The rules within the Colony were quite strict. Many were analfabetic and had to go to school. Each family got an alotted piece of land and learned how to get crop from it. They wore uniforms. Going to church, no swearing, no drinking...
It was not by far a prison, but it was hard work and some didn't make it and fled, building small cottages outside the Colony. Some stayed so long that the Colony had to build homes for the seniors.
These days, those cottages look very enticing. Not small at all. Though of course families were much larger then.
The Colony is quite outstretched. Schools were built. Churches. Weaveries and factories, administrative buildings. You can still see them. Often in use as something else now but still there. Best way is to cycle.
Frederiksoord is in fact a village that was founded because of the Association of Welfare. There is a terrain where you can visit to see what it is about. But to explore truly, you need a bike and ride along the various buildings scattered in the area around small Frederiksoord.
Entrance is 4 euro. You are welcomed with a 15 minute film presentation, a small museum and then you go outside to visit one of the field labourers cottages and walk about the grounds.

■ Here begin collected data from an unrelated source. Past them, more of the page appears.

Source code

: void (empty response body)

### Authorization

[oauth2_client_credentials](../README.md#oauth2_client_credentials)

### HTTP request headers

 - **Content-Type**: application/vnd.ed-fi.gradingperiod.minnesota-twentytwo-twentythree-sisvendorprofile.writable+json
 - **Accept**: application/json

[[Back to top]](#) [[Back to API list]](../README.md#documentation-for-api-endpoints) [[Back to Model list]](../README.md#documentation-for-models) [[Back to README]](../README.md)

As you can see from the photos, dogs are admitted!
Drentse turfjes (Drenthe is the name of the province) are chocolate brownies.
Favorite Dish: And then there's the lovely apple cake with honey, served hot. YUMMY !
Right next to the Koloniehof museum is a quilt shop. Now I know that quilting is a huge thing in many countries and people travel for workshops and exchanging ideas and information.
This is such a place! Simply google quilt and Frederiksoord and you'll see what I mean.
I'm sorry I forgot to note opening hours and such. But contact the Koloniehof. They'll know for sure.
What to buy: Nothing. I am hopeless at handicrafts!
The Koloniehof terrain also shows you a miniature agricultural environment. With various grains growing. That was interesting to see. Because do you know the difference between wheat, barley, bran, etc? I now hope I can remember what it was, on the photos that I took!
yap. I've forgotten. Sorry guys!
Favorite thing: Today the association still exists after about 185 years. It owns an estate in Frederiksoord/Wilhelminaoord and Boschoord with a total of about 1300 hectares. The Association owns 65 buildings of which 30 are national monuments. They still manage and exploit all this, amongst which 800 wild area and forests. Seven farmers still work for the Association, farming about 400 hectares of ground.